We compared the performance of the proposed pipeline and the pipeline without the 2D network. Under- or over-segmentation of the 3D Swin UNETR still existed due to the limitation of the size of the 3D MRI training dataset. The under- or over-segmentation usually appeared near the needle tip and entry points and therefore had little effect on the needle axis localization but could lead to large needle tip localization errors in the pipeline without a 2D network. Therefore, combining the 2D network in the pipeline was necessary to compensate for the under- or over-segmentation result of the 3D Swin UNETR. In the future, the 2D network might become unnecessary if the 3D network achieves the required accuracy for guiding interventions with additional training data.

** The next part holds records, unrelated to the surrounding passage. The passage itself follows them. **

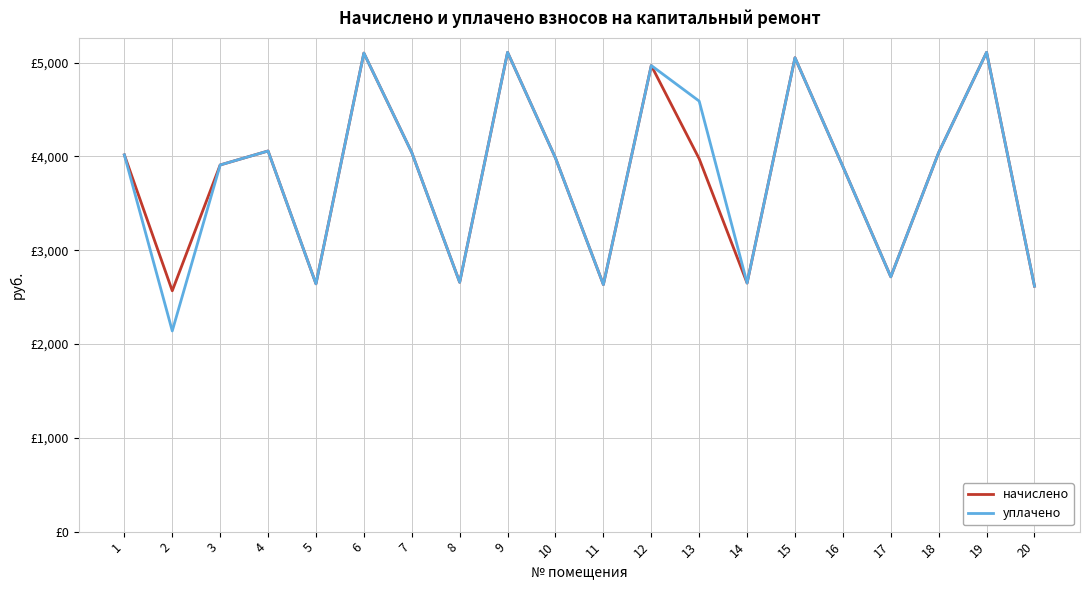

Which series has the largest total across all categories?

уплачено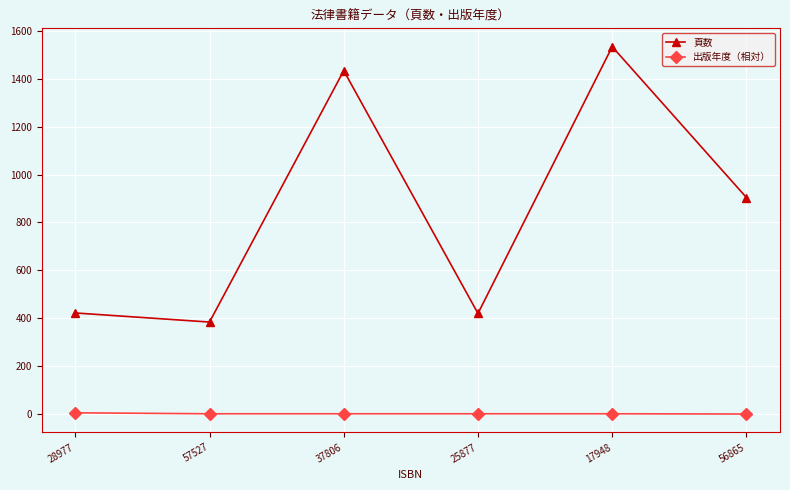

Is this an area chart (filled region under the line)?

No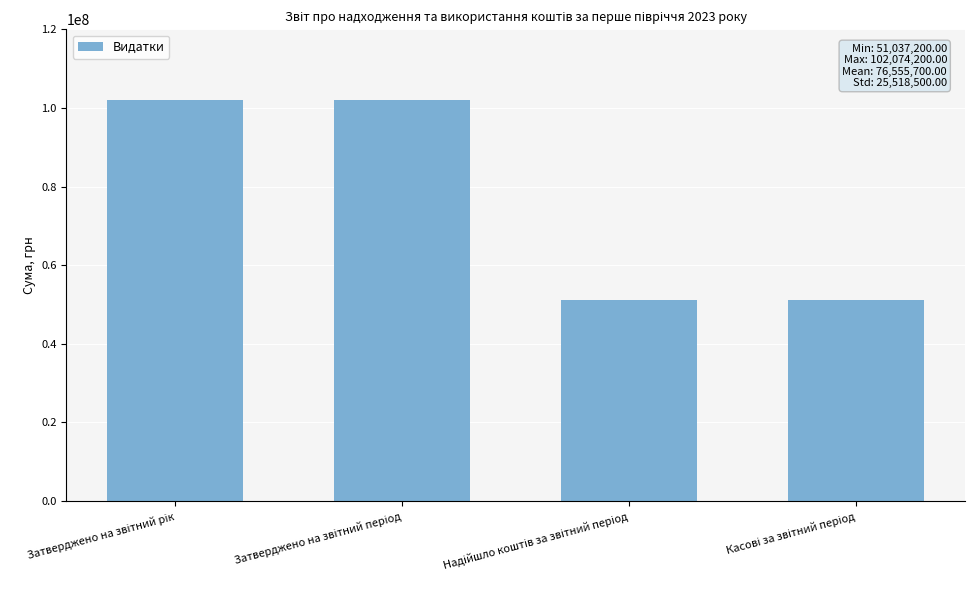

How many distinct data groups are displayed?

1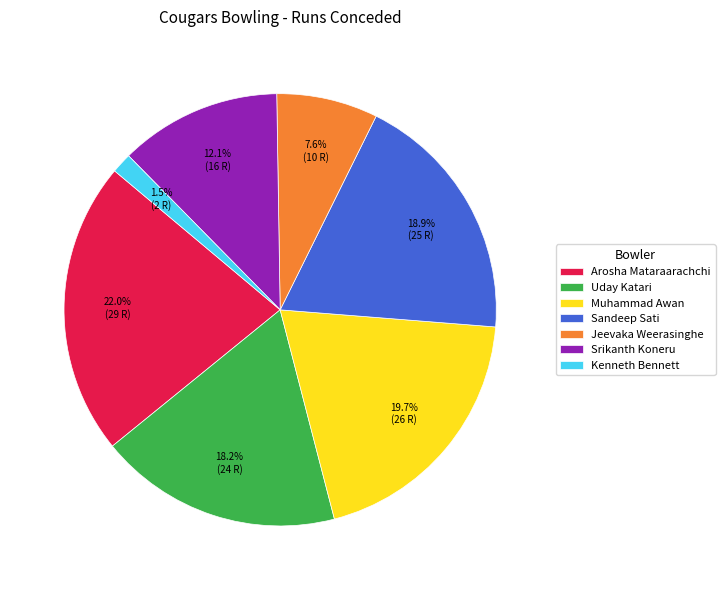

Which category has the smallest portion of the pie?

Kenneth Bennett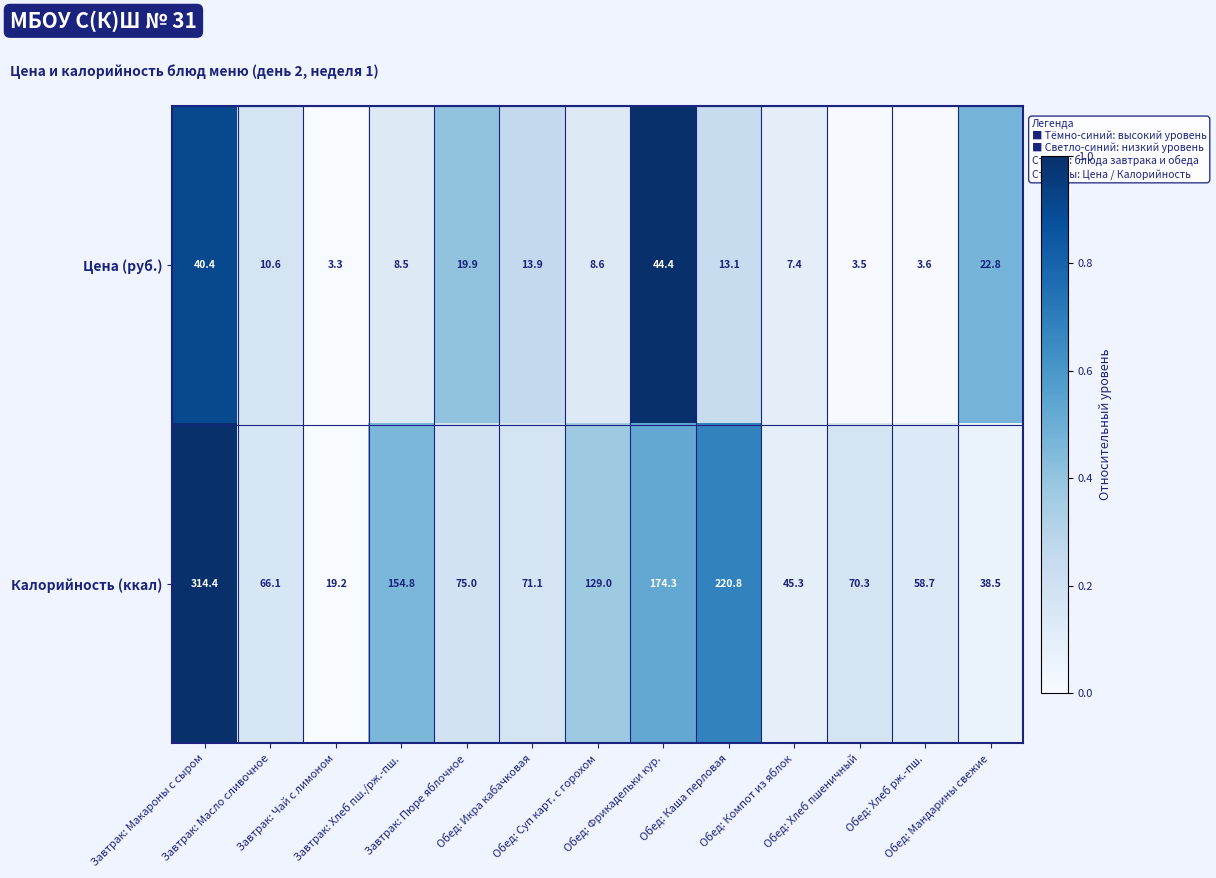

Which series has the widest spread of values?

Калорийность (ккал)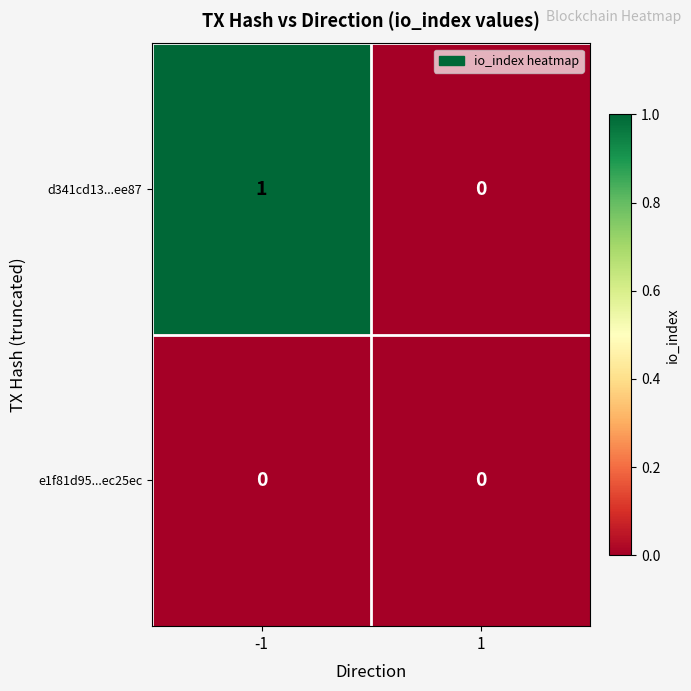

What is the total value across all series at -1?

1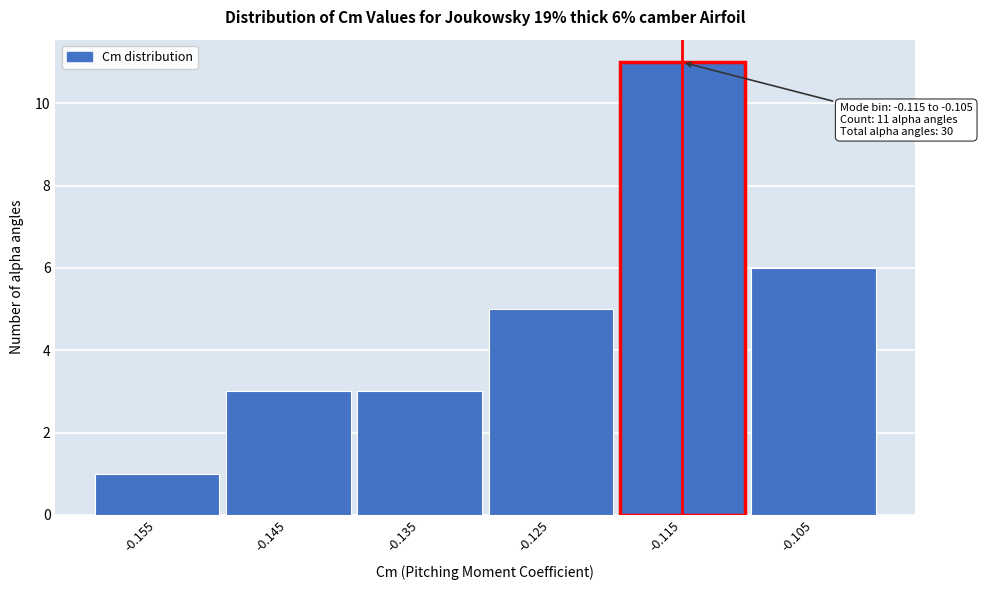

Reading right to left, extract all data points from this chart.

6	11	5	3	3	1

There were limitations to this study. Firstly, due to the limited size of the intra-procedural 3D MRI dataset, the training of the networks was affected, and all the results reported here were from cross-validation experiments. In the future, more interventional experiments will be conducted to acquire more data. The additional data will expand the training dataset and enable independent testing for a more comprehensive assessment of the pipeline's performance. Secondly, the reference of the needle tip and axis was annotated by one observer with a washout period of two weeks to assess the human intra-reader variation. Future work can consider multiple observers and use majority voting for needle tip localization reference creation. Thirdly, inline deployment and prospective demonstration of the proposed pipeline in the context of a procedure was not yet achieved. Future work will focus on integrating and testing the proposed pipeline in in vivo MRI-guided interventions.

Conclusion

In this work, we developed a deep learning-based pipeline for automatic 3D needle localization on intra-procedural 3D MR images. The pipeline had a coarse-to-fine structure where it adopted 3D Swin UNETR for initial segmentation of the 3D needle feature and 2D Swin Transformer for fine segmentation of the needle feature in the 2D reformatted image plane. The proposed pipeline achieved rapid and accurate 3D needle localization within the range of expert human performance and thus has potential to improve MRI-guided percutaneous interventions.